Illustrated and described on the news pages of last week’s ATG (No 2311), this fine example of Mediterranean marquetry tripled the estimate, going at £28,000 to a Maltese dealer buying for his own collection.
As with the German, Dutch and Chinese items which sold so well, the commode came from the seemingly inexhaustible stock that remains in English country homes.
The ceramics star was the 19in (49cm) tall Meissen Schneeballen vase decorated with birds and May blossom illustrated on this page.
Dating to the early years of the 20th century, it had some professional restoration to a parrot’s beak and some chipping to a hoopoe’s crest, but was in overall good condition and it doubled the mid estimate, selling to an ‘international bidder’ at £8500.
A ‘probably Dutch’ 18th century manganese tiled tableau of a whaling scene was a more unusual object. Comprising 42 square tiles, the framed 3ft x 2ft 6in (91 x 77cm) scene was estimated at £600-800 on account of its condition.
“Many of the tiles were cracked or crazed,” said auctioneer Thomas Jenner-Fust. “But look at the image and the detail of the whalers and the bears looking on in the foreground.”
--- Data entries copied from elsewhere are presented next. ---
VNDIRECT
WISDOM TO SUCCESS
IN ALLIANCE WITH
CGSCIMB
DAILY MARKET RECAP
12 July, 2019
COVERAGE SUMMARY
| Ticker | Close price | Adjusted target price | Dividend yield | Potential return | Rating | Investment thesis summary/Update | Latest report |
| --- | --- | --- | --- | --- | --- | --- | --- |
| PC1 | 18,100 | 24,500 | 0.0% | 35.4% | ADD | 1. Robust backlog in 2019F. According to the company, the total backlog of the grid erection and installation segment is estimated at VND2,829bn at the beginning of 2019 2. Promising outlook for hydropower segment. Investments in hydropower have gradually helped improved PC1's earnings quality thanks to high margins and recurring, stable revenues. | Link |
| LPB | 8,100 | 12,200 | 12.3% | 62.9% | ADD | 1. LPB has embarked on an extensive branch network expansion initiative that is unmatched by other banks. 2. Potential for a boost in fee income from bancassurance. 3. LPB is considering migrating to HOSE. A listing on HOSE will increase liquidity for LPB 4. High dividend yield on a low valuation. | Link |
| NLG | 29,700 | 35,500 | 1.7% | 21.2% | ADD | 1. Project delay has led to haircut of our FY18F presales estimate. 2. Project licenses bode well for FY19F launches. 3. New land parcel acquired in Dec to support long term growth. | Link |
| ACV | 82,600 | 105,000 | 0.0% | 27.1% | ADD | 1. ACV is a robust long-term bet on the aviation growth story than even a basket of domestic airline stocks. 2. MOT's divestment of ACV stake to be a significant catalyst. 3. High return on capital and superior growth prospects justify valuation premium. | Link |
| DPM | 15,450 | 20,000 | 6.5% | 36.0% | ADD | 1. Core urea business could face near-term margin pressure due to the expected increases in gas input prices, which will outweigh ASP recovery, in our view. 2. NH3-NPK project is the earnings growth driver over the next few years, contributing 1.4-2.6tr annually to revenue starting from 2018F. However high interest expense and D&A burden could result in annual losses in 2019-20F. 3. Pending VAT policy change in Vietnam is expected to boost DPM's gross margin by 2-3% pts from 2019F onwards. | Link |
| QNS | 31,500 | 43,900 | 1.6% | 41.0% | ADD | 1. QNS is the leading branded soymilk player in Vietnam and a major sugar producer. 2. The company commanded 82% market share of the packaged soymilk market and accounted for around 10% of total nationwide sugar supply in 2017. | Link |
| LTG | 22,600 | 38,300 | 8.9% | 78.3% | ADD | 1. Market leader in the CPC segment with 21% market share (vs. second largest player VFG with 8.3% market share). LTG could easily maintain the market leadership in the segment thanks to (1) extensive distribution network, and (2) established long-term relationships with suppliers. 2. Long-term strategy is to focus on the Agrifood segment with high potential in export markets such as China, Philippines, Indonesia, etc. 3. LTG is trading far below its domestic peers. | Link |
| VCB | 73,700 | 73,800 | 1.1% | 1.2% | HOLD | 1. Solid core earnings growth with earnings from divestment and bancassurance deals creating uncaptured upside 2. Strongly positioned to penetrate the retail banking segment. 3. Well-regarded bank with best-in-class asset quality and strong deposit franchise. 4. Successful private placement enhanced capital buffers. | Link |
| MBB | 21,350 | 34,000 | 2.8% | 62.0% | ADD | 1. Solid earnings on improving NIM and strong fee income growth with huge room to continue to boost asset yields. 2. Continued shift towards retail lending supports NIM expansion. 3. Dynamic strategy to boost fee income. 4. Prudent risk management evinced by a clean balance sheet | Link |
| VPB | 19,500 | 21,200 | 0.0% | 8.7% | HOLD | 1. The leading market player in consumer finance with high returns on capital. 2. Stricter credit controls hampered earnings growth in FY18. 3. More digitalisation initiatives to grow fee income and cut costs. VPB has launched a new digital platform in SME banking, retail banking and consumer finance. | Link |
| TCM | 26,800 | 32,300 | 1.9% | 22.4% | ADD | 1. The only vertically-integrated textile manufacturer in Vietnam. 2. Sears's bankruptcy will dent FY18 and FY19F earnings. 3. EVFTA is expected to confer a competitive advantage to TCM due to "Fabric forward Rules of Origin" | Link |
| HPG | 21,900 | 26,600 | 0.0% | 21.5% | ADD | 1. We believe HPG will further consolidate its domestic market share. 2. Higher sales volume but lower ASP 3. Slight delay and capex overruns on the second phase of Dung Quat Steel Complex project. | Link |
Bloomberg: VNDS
“With the weakness of the pound, more and more pieces are going abroad,” Jenner-Fust added.
However, a prime candidate for export stayed in the UK – at least for the time being.
This was the 12in (30cm) high archaistic Chinese gilt bronze ding shown above, estimated at £2000-3000.
“In my opinion, the actual vessel was quite early Ming and the carved wood stand and cover [with jade finial] later, 18th or 19th century,” said Jenner-Fust. “It appeared that a number of bidders thought so too”.
The usual interest from the Far East emerged but a UK specialist outbid them all at £20,000.
Home wins among the furniture also contributed to the £223,000 total at the sale where 88% of the 1000-plus lots got away.
“Aftersales pushed the selling rate up to 90%,” said Jenner-Fust. “That’s not unusual for us. We have overwhelmingly private vendors who want their consignments to sell and, unlike many trade vendors, accept realistic reserves and estimates.”
An example was a pair of 9ft (2.75m) 17th century oak columns.
“When we saw them in the house we were valuing they still had the Christie’s South Kensington numbers on them,” said Jenner-Fust.
At CSK in July 2014 the columns had sold at £2000. The vendor accepted a £1500-2000 estimate, but this time the columns sold to a private UK buyer at £3500.
The top-priced English furniture lot was an unusual mid to late-19th century carved oak sideboard, in the style of Gerrard Robinson of Newcastle .
“I’d never seen another like it,” said Jenner-Fust. “It was intricately carved and included figures to each plinth rather like Atlas. There was a feel of the Black Forest about it but the general consensus was that it was English. Fully restored, it would look a million dollars.”